Ефимовна

Уже вторую неделю без передышки шли дожди. Тучи, чёрные, жирные, прочно зацепившись за венцы посеревших гор, со всех сторон окружили город. В избе стало неуютно и сыро, запахло плесенью. Пришлось растапливать печку. А дождь всё лил и лил: то нудно стучал по железной крыше мелким назойливым бисером, то ни с того, ни с сего остервенело обрушивался на землю шипящей лавиной.
 – Господи! – невольно вырвалось у Надежды Ефимовны. – Да, когда ж всё это кончится-то?!
И, словно в ответ на её внезапную жалобу, вся комната, точно по волшебству, озарилась ярким солнечным светом. Старушка даже присела от неожиданности.
 – Свят, свят, свят! – скороговоркой пробормотала Надежда Ефимовна и, испуганно оглянувшись по сторонам, быстро перекрестилась на висевшую в углу икону.
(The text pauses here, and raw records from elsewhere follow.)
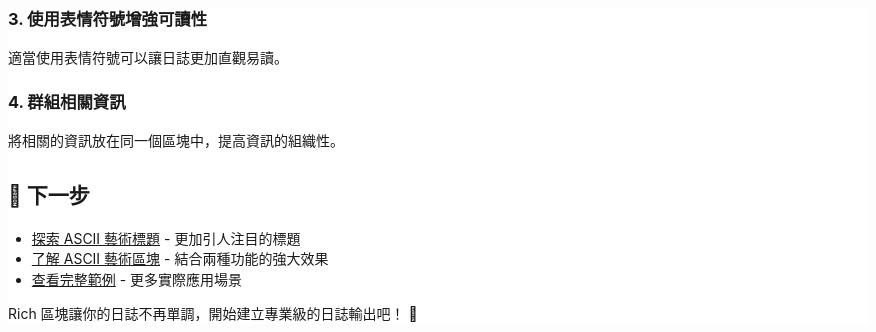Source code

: ### 3. 使用表情符號增強可讀性
適當使用表情符號可以讓日誌更加直觀易讀。

### 4. 群組相關資訊
將相關的資訊放在同一個區塊中，提高資訊的組織性。

## 🚀 下一步

- [探索 ASCII 藝術標題](./ascii-art) - 更加引人注目的標題
- [了解 ASCII 藝術區塊](./ascii-blocks) - 結合兩種功能的強大效果
- [查看完整範例](../examples/visual/blocks) - 更多實際應用場景

Rich 區塊讓你的日誌不再單調，開始建立專業級的日誌輸出吧！ 🎨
Тревога постепенно ушла. Старушка успокоилась. Она сидела, устало сложив на коленях тяжёлые узловатые руки, ни о чём не думая, ничего не желая. Солнечные лучи нежно скользили по её изборождённому годами лицу, легко отдавая приятную теплоту небесного огня.
 – Ой, чевой-то я тут расселась-то?! – вдруг спохватилась Надежда Ефимовна. – Муха-то ещё не кормлена. А-а-а, голова дырявая! Совсем памяти не стало!
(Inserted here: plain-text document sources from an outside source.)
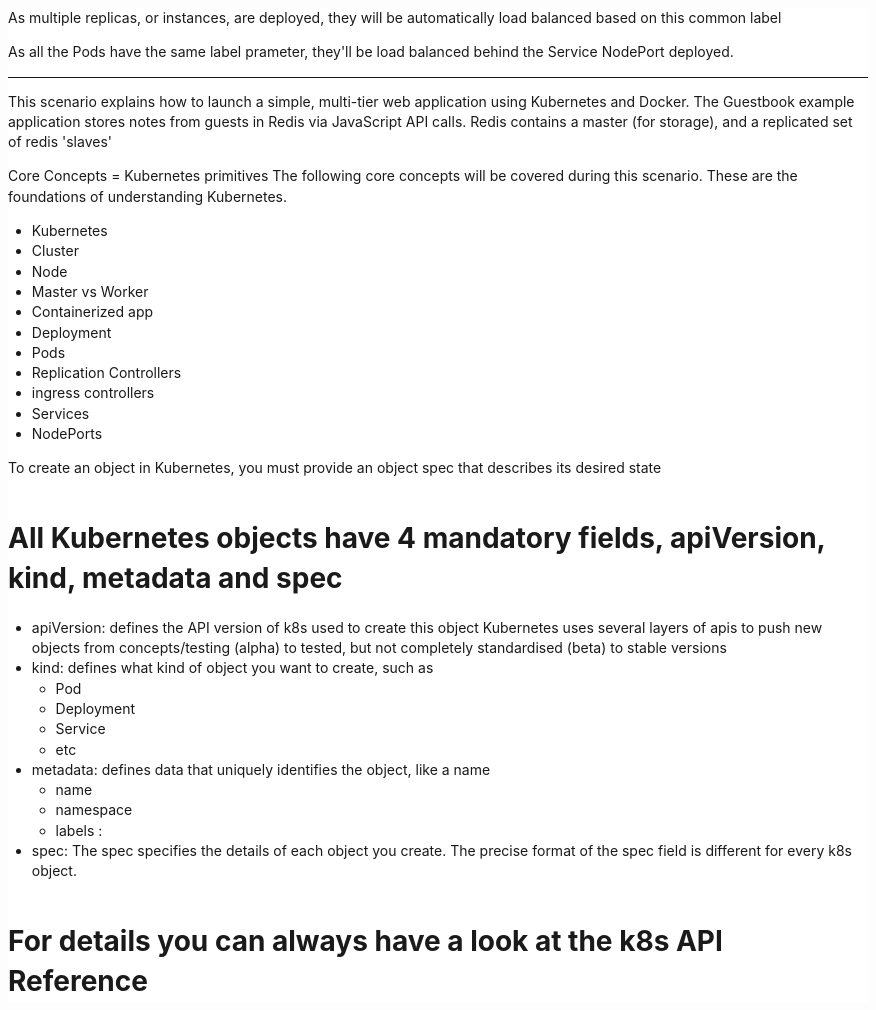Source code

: 
As multiple replicas, or instances, are deployed, they will be automatically load balanced based on this common label

As all the Pods have the same label prameter, they'll be load balanced behind the Service NodePort deployed.








------------------------------------------------------------------------------------------------------------------------------
This scenario explains how to launch a simple, multi-tier web application using Kubernetes and Docker. The Guestbook example application stores notes from guests in Redis via JavaScript API calls. Redis contains a master (for storage), and a replicated set of redis 'slaves'

Core Concepts = Kubernetes primitives
The following core concepts will be covered during this scenario. These are the foundations of understanding Kubernetes.

- Kubernetes
- Cluster
- Node
- Master vs Worker
- Containerized app
- Deployment
- Pods
- Replication Controllers
- ingress controllers
- Services
- NodePorts

To create an object in Kubernetes, you must provide an object spec that describes its desired state

# All Kubernetes objects have 4 mandatory fields, apiVersion, kind, metadata and spec
- apiVersion: defines the API version of k8s used to create this object
  Kubernetes uses several layers of apis to push new objects from concepts/testing (alpha) to tested, but not completely standardised (beta) to stable versions
- kind:  defines what kind of object you want to create, such as
  - Pod
  - Deployment
  - Service
  - etc
- metadata: defines data that uniquely identifies the object, like a name
  - name
  - namespace
  - labels
    :
- spec: The spec specifies the details of each object you create. The precise format of the spec field is different for every k8s object.

# For details you can always have a look at the k8s API Reference
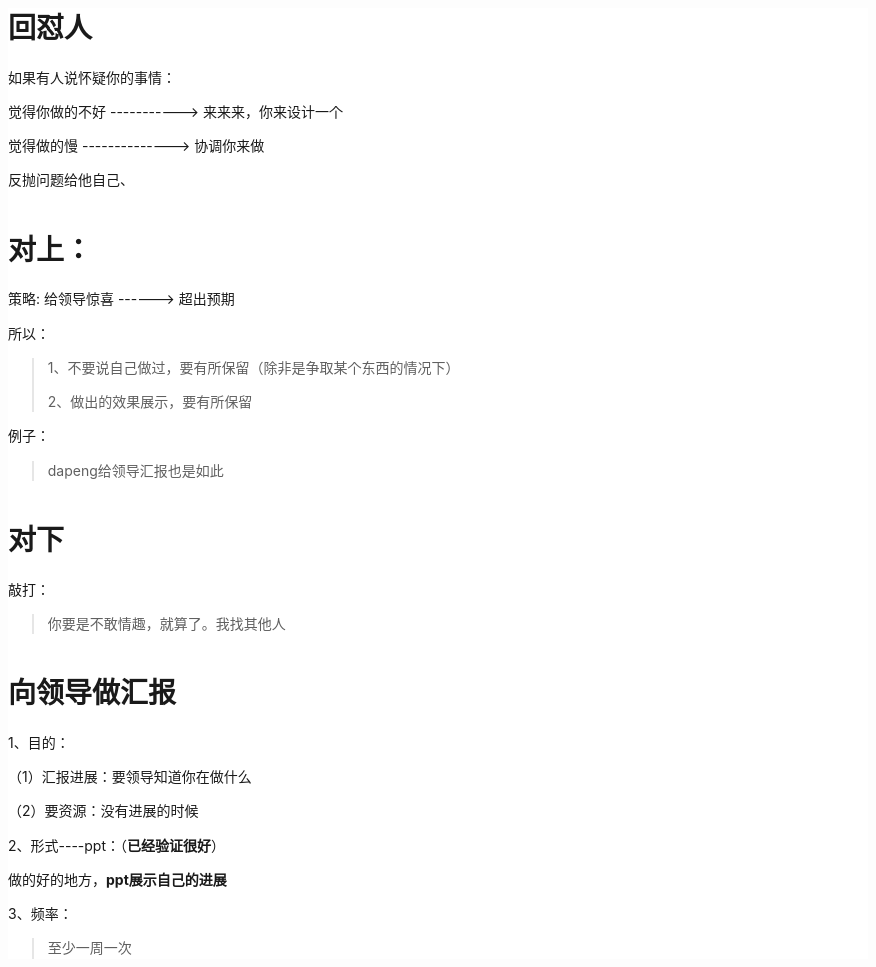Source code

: 

# 回怼人

如果有人说怀疑你的事情：

觉得你做的不好 -----------> 来来来，你来设计一个

觉得做的慢  -------------->  协调你来做







反抛问题给他自己、





# 对上：

策略: 给领导惊喜  ------> 超出预期

所以：

> 1、不要说自己做过，要有所保留（除非是争取某个东西的情况下）
>
> 2、做出的效果展示，要有所保留

例子：

> dapeng给领导汇报也是如此

# 对下

敲打：

> 你要是不敢情趣，就算了。我找其他人



# 向领导做汇报

1、目的：

（1）汇报进展：要领导知道你在做什么

（2）要资源：没有进展的时候

2、形式----ppt：（**已经验证很好**）

做的好的地方，**ppt展示自己的进展**

3、频率：

> 至少一周一次

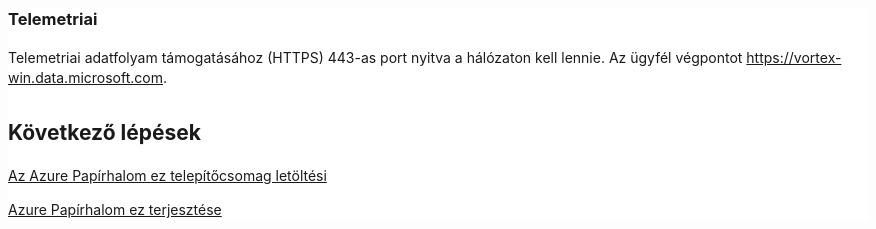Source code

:### <a name="telemetry"></a>Telemetriai

Telemetriai adatfolyam támogatásához (HTTPS) 443-as port nyitva a hálózaton kell lennie. Az ügyfél végpontot https://vortex-win.data.microsoft.com.


## <a name="next-steps"></a>Következő lépések

[Az Azure Papírhalom ez telepítőcsomag letöltési](https://azure.microsoft.com/overview/azure-stack/try/?v=try)

[Azure Papírhalom ez terjesztése](azure-stack-run-powershell-script.md)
Старушка ретиво соскочила с сундука и, прихватив с вечера приготовленную для собаки кастрюльку, вышла во двор. Туч как не бывало. Кое-где с крыш ещё капала вода, но это были уже не те капли. Тысячами разноцветных бусинок они сверкали и переливались на каждом листике, на каждой травинке. Солнечные зайчики, отскакивая от золотистых луж, будто живые, прыгали по мокрым стенам избы.
 – Муха! Муха! – тихонько позвала собаку Надежда Ефимовна. Муха – чёрная с жёлтыми подпалинами сука – сразу же оторвалась от своего любимого занятия – облаивания мимо пробегающих кобелей – и, радостно виляя хвостом, бросилась хозяйке навстречу.
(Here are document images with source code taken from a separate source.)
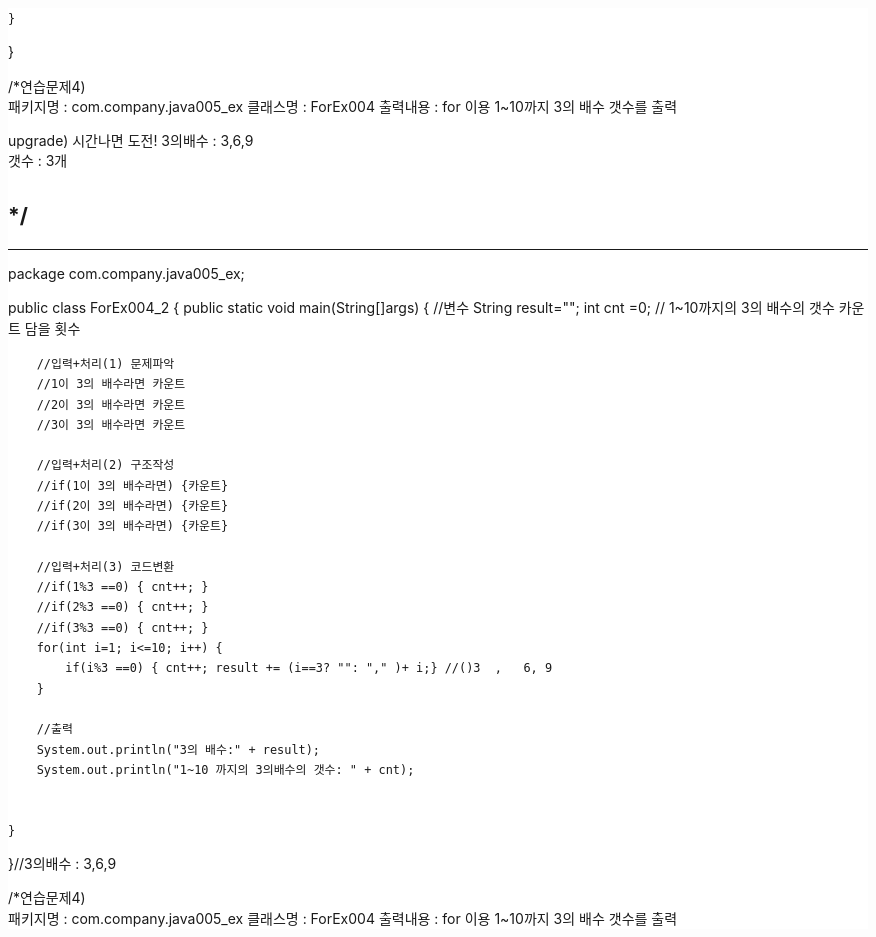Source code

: 		
	}
}

/*연습문제4)  
패키지명 : com.company.java005_ex
클래스명 :  ForEx004
출력내용 :   for 이용
1~10까지 3의 배수 갯수를 출력   

upgrade)  시간나면 도전!
3의배수 : 3,6,9    
갯수 : 3개

*/
---
---
package com.company.java005_ex;

public class ForEx004_2 {
	public static void main(String[]args) {
		//변수
		String result="";
		int cnt =0; // 1~10까지의 3의 배수의 갯수 카운트 담을 횟수
		
		//입력+처리(1) 문제파악
		//1이 3의 배수라면 카운트
		//2이 3의 배수라면 카운트
		//3이 3의 배수라면 카운트

		//입력+처리(2) 구조작성
		//if(1이 3의 배수라면) {카운트}
		//if(2이 3의 배수라면) {카운트}
		//if(3이 3의 배수라면) {카운트}

		//입력+처리(3) 코드변환
		//if(1%3 ==0) { cnt++; }
		//if(2%3 ==0) { cnt++; }
		//if(3%3 ==0) { cnt++; }
		for(int i=1; i<=10; i++) {		
			if(i%3 ==0) { cnt++; result += (i==3? "": "," )+ i;} //()3	,	6, 9
		}
		
		//출력
		System.out.println("3의 배수:" + result);
		System.out.println("1~10 까지의 3의배수의 갯수: " + cnt);
		
		
	}
}//3의배수 : 3,6,9    

/*연습문제4)  
패키지명 : com.company.java005_ex
클래스명 :  ForEx004
출력내용 :   for 이용
1~10까지 3의 배수 갯수를 출력   
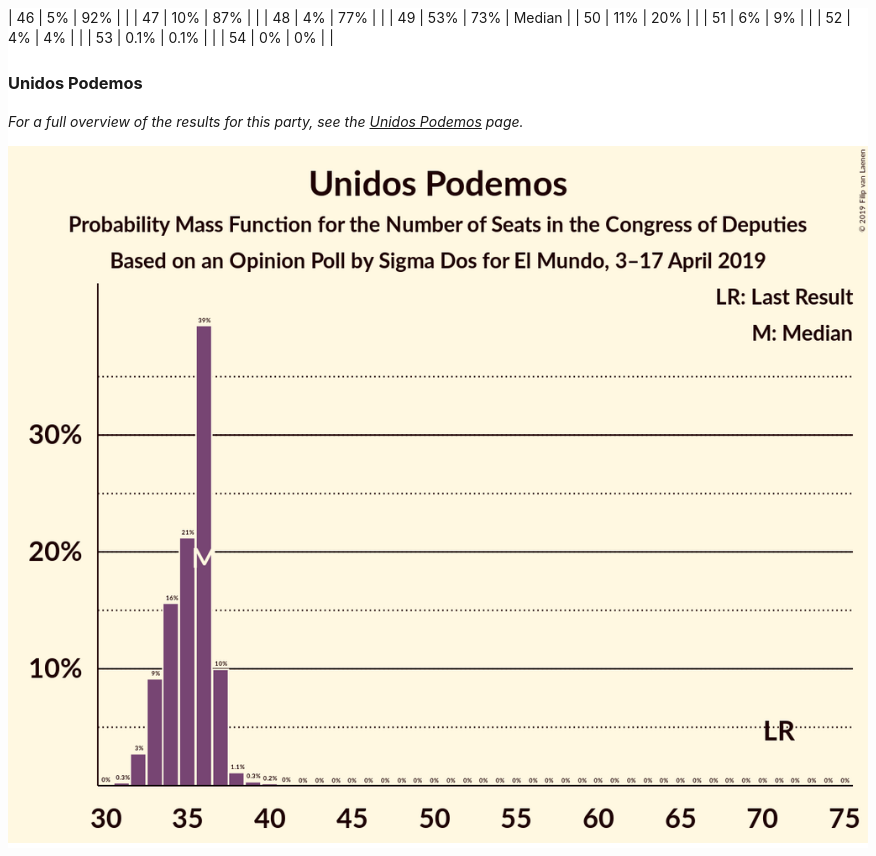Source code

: | 46 | 5% | 92% |  |
| 47 | 10% | 87% |  |
| 48 | 4% | 77% |  |
| 49 | 53% | 73% | Median |
| 50 | 11% | 20% |  |
| 51 | 6% | 9% |  |
| 52 | 4% | 4% |  |
| 53 | 0.1% | 0.1% |  |
| 54 | 0% | 0% |  |

### Unidos Podemos

*For a full overview of the results for this party, see the [Unidos Podemos](party-unidospodemos.html) page.*

![Graph with seats probability mass function not yet produced](2019-04-17-SigmaDos-seats-pmf-unidospodemos.png "Seats Probability Mass Function")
 – Что проголодалась, милая? – нежно погладила старушка уткнувшуюся носом в подол собаку. – Сейчас покормлю, сейчас. Супчик-то на курьих косточках. Сама бы ела, да – нельзя мне.
Муха, явно осмелевшая от ласкового обхождения, начала прыгать вокруг хозяйки, пытаясь лизнуть её в лицо согласно своему собачьему этикету.
 – Фу, ты, анчутка окаянная! – незлобиво проворчала Надежда Ефимовна. – Опять за старое?! И так весь подол облапила. Теперь вот и до лица добралась. И что с тобой делать?! Ну, кушай, кушай!
 – Эй, Ефимовна, шевелишься ещё?! – раздался из-за изгороди голос соседки.
 – Шевелюсь, шевелюсь покуда! – весело откликнулась старушка.
 – А то я два дня гляжу – тебя не видно. Думаю, не случилось чего. Сегодня уж было наметила проведать сходить. А с утреца смотрю – дым из трубы валит. Ну, думаю, значит, жива ещё наша Ефимовна!
 – Да что со мной будет-то?!
 – А я вот за зеленью на огород пошла, да не дошла: чуть не утопла. Грязища непролазная! Ну, дал дождичёк жару! Теперь до конца лета хватит мокроты.
 – Я тоже надысь попыталась было, да куды там! Пусть мал-мал провеет. Вроде вёдра устанавливаются.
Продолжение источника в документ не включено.